Lana Creer-Harris
October 28, 2010

The Payson City Council voted against assuming more risk in signing a service contract with the Utah Infrastructure Agency, an interlocal agency related to the fiber-optic network UTOPIA.

By a vote of three-two, the council voted down UTOPIA’s request to join other cities in bonding for $62 million dollars to be allocated in three draws. Councilmen Scott Phillips and Mike Hardy and Councilwoman Jolynn Ford voted no. Council members Brad Daley and Kim Hancock voted yes.

In May 2008, Payson was the only UTOPIA member city to reject an increase to the city’s sales tax pledge to back a new $185 million bond for UTOPIA. Earlier this year, the Utah Telecommunication Open Infrastructure Agency, a 16-city consortium that makes up the government-owned fiber-optic system, formed the Utah Infrastructure Agency as a financing tool for the struggling network.

City manager Richard Nelson said residents with UTOPIA will still have it, but no new UTOPIA hookups will be made.

“We’re in debt up to our eyeballs, I don’t know how we can take on more,” Ford said.

“When is enough?” Mayor Rick Moore asked. He added that this was the fourth time UTOPIA had come to the city with a new request.

Todd Marriott, speaking for UTOPIA, begged the council to stay with them. After the vote he said, “UIA is going forward. Payson just missed a good opportunity. They said no to doubling their investment.”

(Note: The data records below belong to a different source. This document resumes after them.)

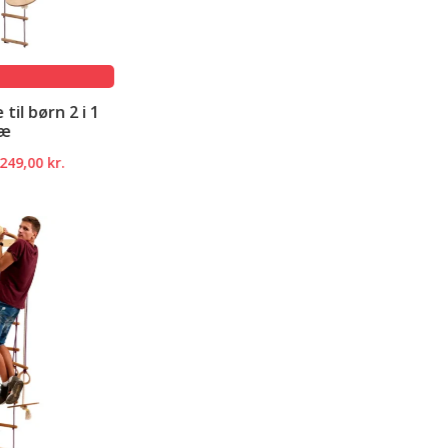
e
0 kr..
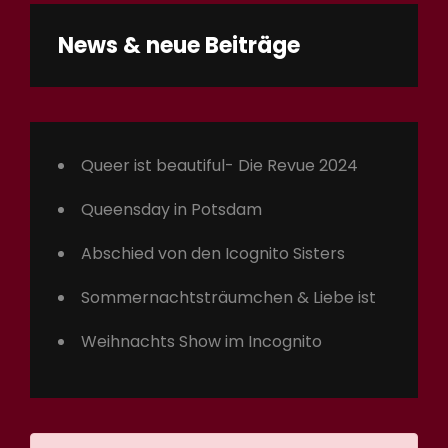
News & neue Beiträge
Queer ist beautiful- Die Revue 2024
Queensday in Potsdam
Abschied von den Icognito Sisters
Sommernachtsträumchen & Liebe ist
Weihnachts Show im Incognito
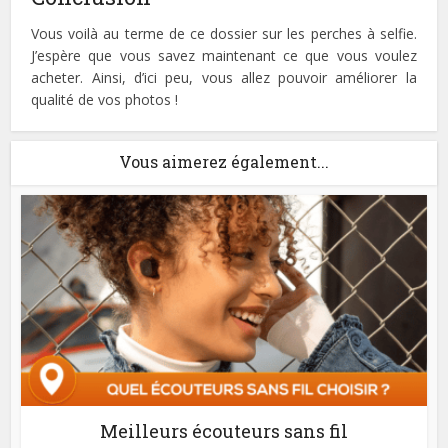
Vous voilà au terme de ce dossier sur les perches à selfie.
J’espère que vous savez maintenant ce que vous voulez
acheter. Ainsi, d’ici peu, vous allez pouvoir améliorer la
qualité de vos photos !
Vous aimerez également...
Meilleurs écouteurs sans fil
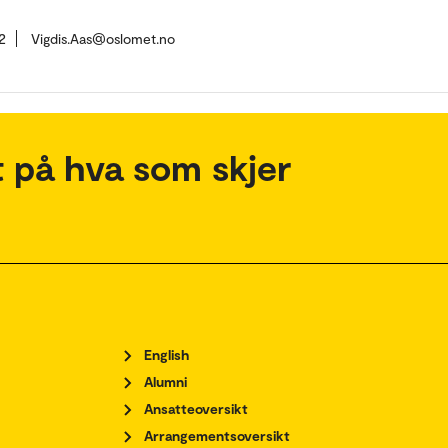
2
Vigdis.Aas@oslomet.no
 på hva som skjer
English
Alumni
Ansatteoversikt
Arrangementsoversikt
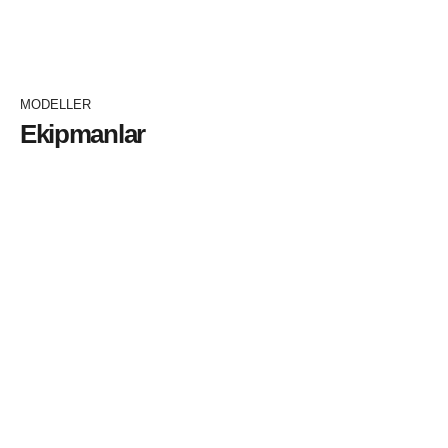
İNCELEYİN+
MODELLER
Ekipmanlar
Pnömatik-Hassas Ekim Makinası
Çift Diskli
İNCELEYİN+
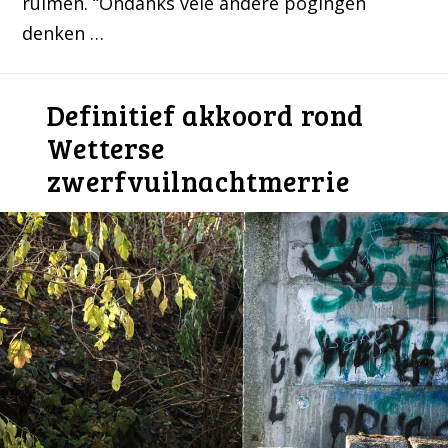
ruimen. “Ondanks vele andere pogingen
denken …
Definitief akkoord rond
Wetterse
zwerfvuilnachtmerrie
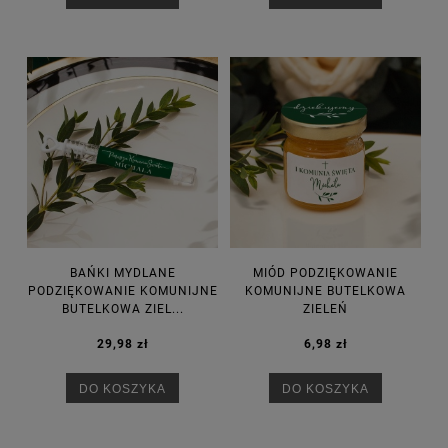
BAŃKI MYDLANE
MIÓD PODZIĘKOWANIE
PODZIĘKOWANIE KOMUNIJNE
KOMUNIJNE BUTELKOWA
BUTELKOWA ZIEL...
ZIELEŃ
29,98 zł
6,98 zł
DO KOSZYKA
DO KOSZYKA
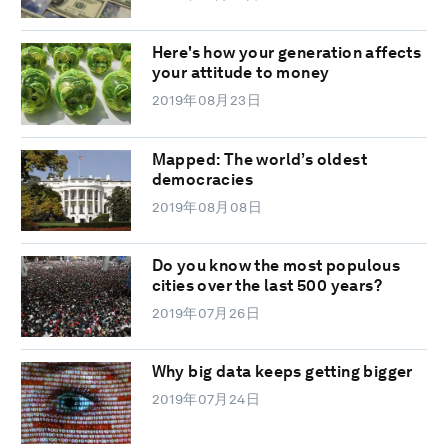
Here's how your generation affects
your attitude to money
2019年08月23日
Mapped: The world’s oldest
democracies
2019年08月08日
Do you know the most populous
cities over the last 500 years?
2019年07月26日
Why big data keeps getting bigger
2019年07月24日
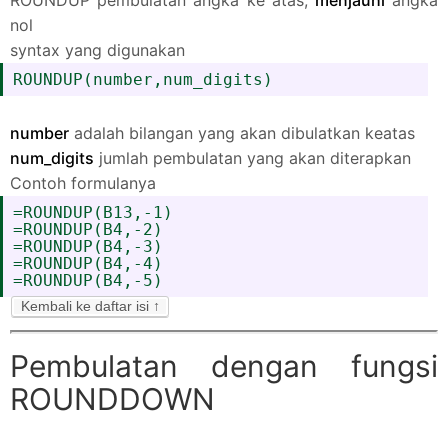
nol
syntax yang digunakan
ROUNDUP(number,num_digits)
number
adalah bilangan yang akan dibulatkan keatas
num_digits
jumlah pembulatan yang akan diterapkan
Contoh formulanya
=ROUNDUP(B13,-1)
=ROUNDUP(B4,-2)
=ROUNDUP(B4,-3)
=ROUNDUP(B4,-4)
=ROUNDUP(B4,-5)
Kembali ke daftar isi ↑
Pembulatan dengan fungsi
ROUNDDOWN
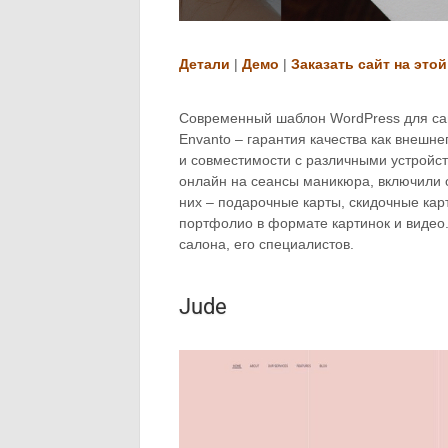
Детали
|
Демо
|
Заказать сайт на этой
Современный шаблон WordPress для са
Envanto – гарантия качества как внешнег
и совместимости с различными устройс
онлайн на сеансы маникюра, включили 
них – подарочные карты, скидочные кар
портфолио в формате картинок и видео
салона, его специалистов.
Jude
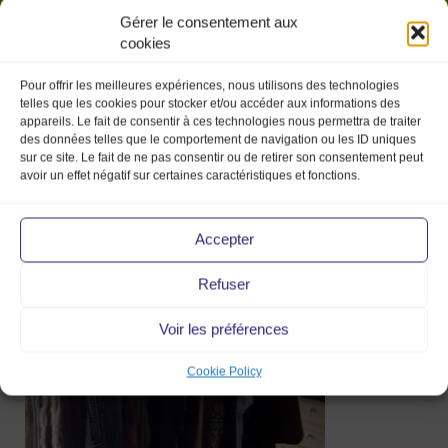
Gérer le consentement aux
cookies
Pour offrir les meilleures expériences, nous utilisons des technologies
telles que les cookies pour stocker et/ou accéder aux informations des
appareils. Le fait de consentir à ces technologies nous permettra de traiter
des données telles que le comportement de navigation ou les ID uniques
sur ce site. Le fait de ne pas consentir ou de retirer son consentement peut
avoir un effet négatif sur certaines caractéristiques et fonctions.
Capture d’écran
2019-03-29 à 15.35.35
Accepter
Refuser
29 Mar 2019
Voir les préférences
Cookie Policy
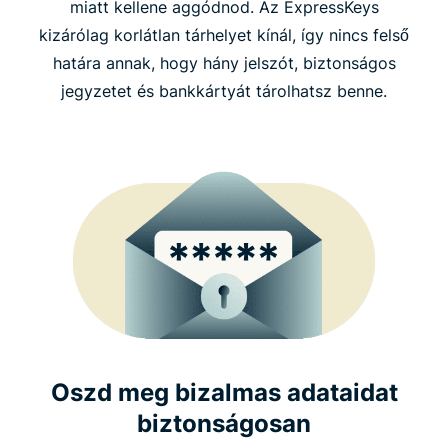
miatt kellene aggódnod. Az ExpressKeys
kizárólag korlátlan tárhelyet kínál, így nincs felső
határa annak, hogy hány jelszót, biztonságos
jegyzetet és bankkártyát tárolhatsz benne.
Oszd meg bizalmas adataidat
biztonságosan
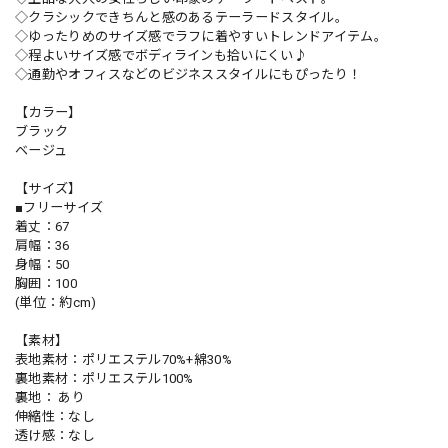
◇クラシックできちんと感のあるテーラードスタイル。
◇ゆったりめのサイズ感でラフに着やすいトレンドアイテム。
◇程よいサイズ感でボディラインも拾いにくい♪
◇通勤やオフィスなどのビジネススタイルにもぴったり！
【カラー】
ブラック
ベージュ
【サイズ】
■フリーサイズ
着丈：67
肩幅：36
身幅：50
胸囲：100
(単位：約cm)
【素材】
表地素材：ポリエステル70%+綿30%
裏地素材：ポリエステル100%
裏地： あり
伸縮性：なし
透け感：なし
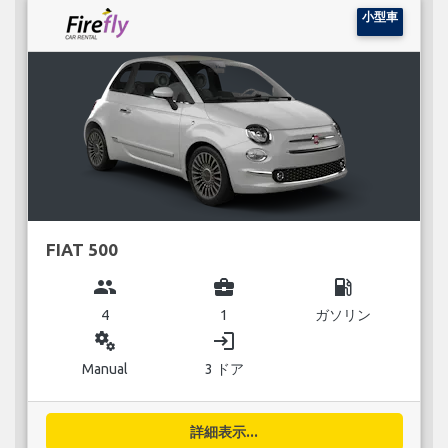
小型車
FIAT 500
group
business_center
local_gas_station
4
1
ガソリン
miscellaneous_services
login
Manual
3 ドア
詳細表示...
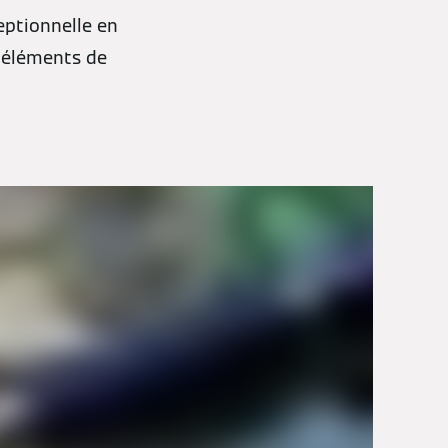
eptionnelle en
 éléments de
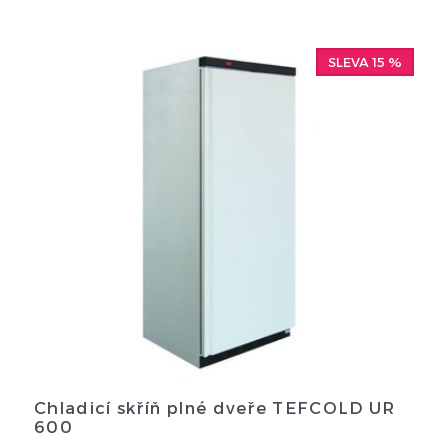
SLEVA 15 %
Chladicí skříň plné dveře TEFCOLD UR
600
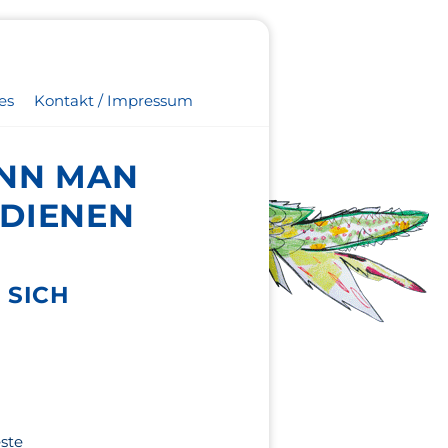
es
Kontakt / Impressum
ANN MAN
RDIENEN
 SICH
ste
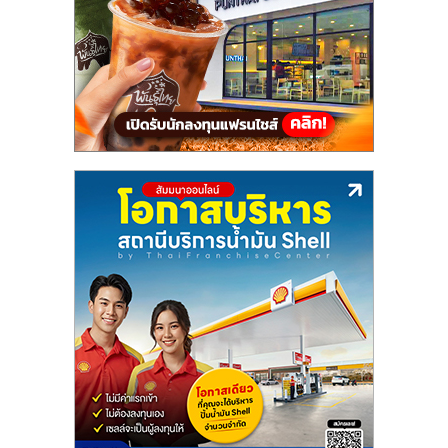
แฟ
รน
ไชส์,
รวม
แฟ
รน
ไชส์
ขาย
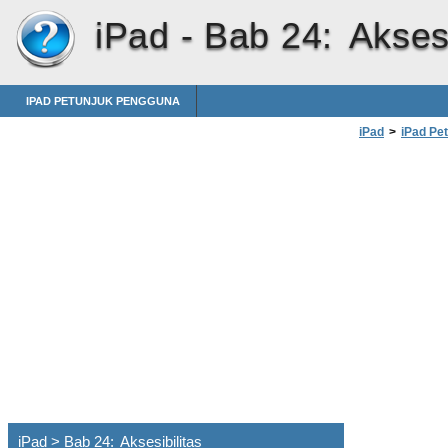
iPad -
Bab 24: Aksesi
IPAD PETUNJUK PENGGUNA
iPad
>
iPad Pe
iPad > Bab 24: Aksesibilitas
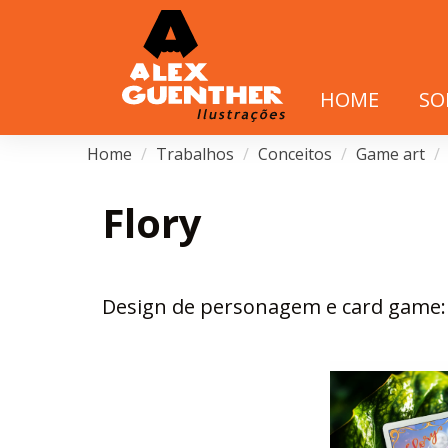
HOME
SO
Home
Trabalhos
Conceitos
Game art
Flory
Design de personagem e card game:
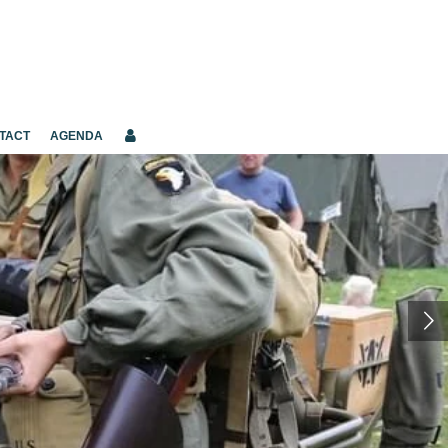
TACT
AGENDA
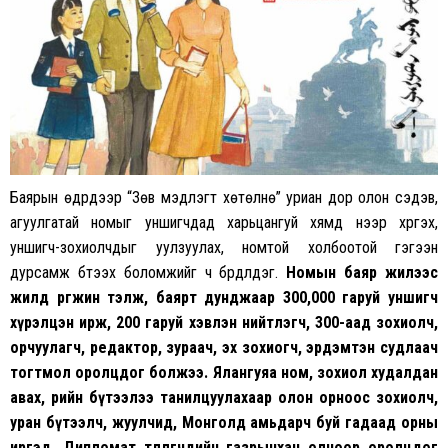
Баярын өдрүүдээр “Зөв мэдлэгт хөтөлнө” уриан дор олон сэдэв,
агуулгатай номыг уншигчдад харьцангуй хямд үнээр хүргэх,
уншигч-зохиолчдыг уулзуулах, номтой холбоотой гэгээн
дурсамж бүтээх боломжийг ч бүрдүүлдэг.
Номын баяр жилээс
жилд өргөжин тэлж, баярт дунджаар 300,000 гаруй уншигч
хүрэлцэн ирж, 200 гаруй хэвлэн нийтлэгч, 300-аад зохиолч,
орчуулагч, редактор, зураач, эх зохиогч, эрдэмтэн судлаач
тогтмол оролцдог болжээ. Ялангуяа ном, зохиол худалдан
авах, өөрийн бүтээлээ танилцуулахаар олон орноос зохиолч,
уран бүтээлч, жуулчид, Монголд амьдарч буй гадаад орны
иргэд, Дипломат төлөөлөгчдийн газрынхан олноор оролцдог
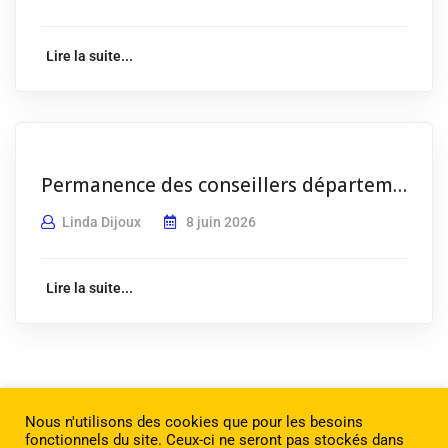
Lire la suite...
Permanence des conseillers départementaux du canton val de Tardoire
Linda Dijoux
8 juin 2026
Lire la suite...
Nous n'utilisons des cookies que pour les besoins
fonctionnels du site. Ceux-ci ne seront pas stockés dans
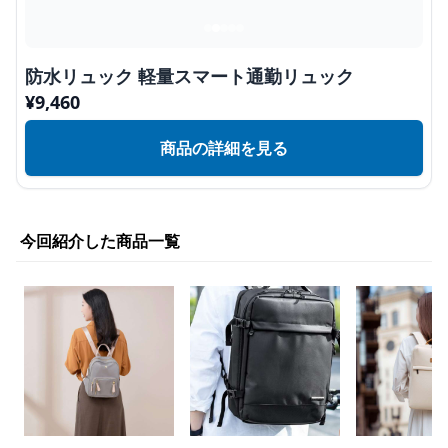
防水リュック 軽量スマート通勤リュック
¥
9,460
商品の詳細を見る
今回紹介した商品一覧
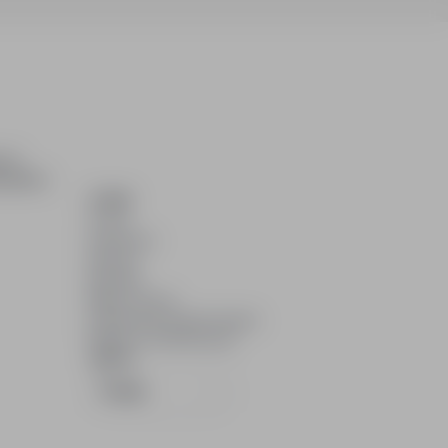
ch i
dydatom.
O NAS
O nas
Partnerzy
Kariera
Kontakt
Mapa strony
Informacje korporacyjne
RODO w infoPraca.pl
JĘZYK
Polski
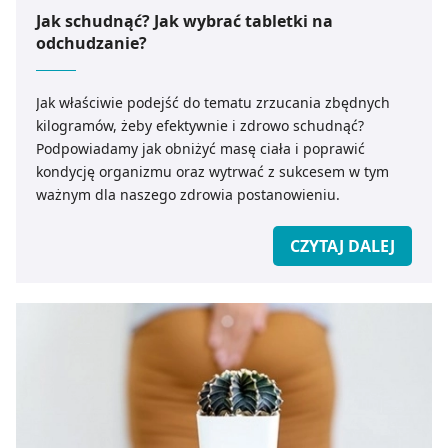
Jak schudnąć? Jak wybrać tabletki na
odchudzanie?
Jak właściwie podejść do tematu zrzucania zbędnych
kilogramów, żeby efektywnie i zdrowo schudnąć?
Podpowiadamy jak obniżyć masę ciała i poprawić
kondycję organizmu oraz wytrwać z sukcesem w tym
ważnym dla naszego zdrowia postanowieniu.
CZYTAJ DALEJ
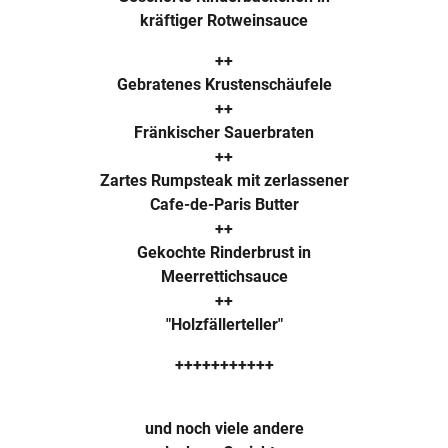
kräftiger Rotweinsauce
++
Gebratenes Krustenschäufele
++
Fränkischer Sauerbraten
++
Zartes Rumpsteak mit zerlassener
Cafe-de-Paris Butter
++
Gekochte Rinderbrust in
Meerrettichsauce
++
"Holzfällerteller"
+++++++++++
und noch viele andere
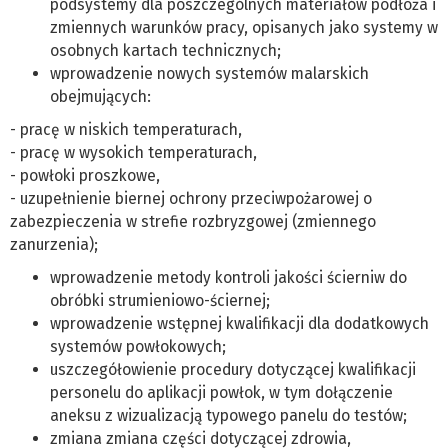
podsystemy dla poszczególnych materiałów podłoża i
zmiennych warunków pracy, opisanych jako systemy w
osobnych kartach technicznych;
wprowadzenie nowych systemów malarskich
obejmujących:
- pracę w niskich temperaturach,
- pracę w wysokich temperaturach,
- powłoki proszkowe,
- uzupełnienie biernej ochrony przeciwpożarowej o
zabezpieczenia w strefie rozbryzgowej (zmiennego
zanurzenia);
wprowadzenie metody kontroli jakości ścierniw do
obróbki strumieniowo-ściernej;
wprowadzenie wstępnej kwalifikacji dla dodatkowych
systemów powłokowych;
uszczegółowienie procedury dotyczącej kwalifikacji
personelu do aplikacji powłok, w tym dołączenie
aneksu z wizualizacją typowego panelu do testów;
zmiana zmiana części dotyczącej zdrowia,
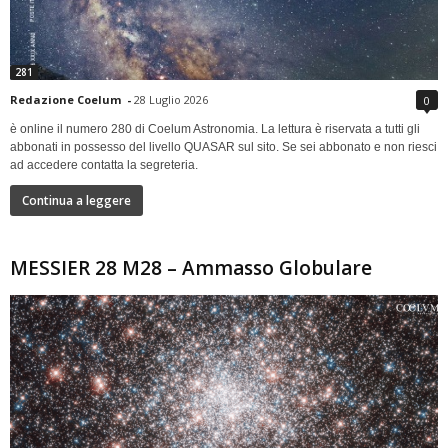
281
Redazione Coelum
-
28 Luglio 2026
0
è online il numero 280 di Coelum Astronomia. La lettura è riservata a tutti gli
abbonati in possesso del livello QUASAR sul sito. Se sei abbonato e non riesci
ad accedere contatta la segreteria.
Continua a leggere
MESSIER 28 M28 – Ammasso Globulare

Before the vote, during public comment, Marriott and one of UTOPIA’s engineers, Roger Zimmerman, gave presentations to the council on the speed and bandwidth capability of UTOPIA. They were countered by David Lee, a resident and systems design engineer, who said he didn’t believe UTOPIA could deliver on its promise with its existing fiber network.

Utah Taxpayers Association representative Royce Van Tassel acknowledged it was a difficult and complex issue, but he said that group’s main concern was taxpayers’ exposure to debt. The association opposes UTOPIA.

Even though Payson is a member city, Nelson said it doesn’t own any of the UTOPIA infrastructure. He said the city signed on for the bond cost, which it will be paying for more than 20 years.Nelson said Payson City still has 18 more years to pay $264,000 a year on the original UTOPIA deal.

Orem approved the UIA agreement on Tuesday.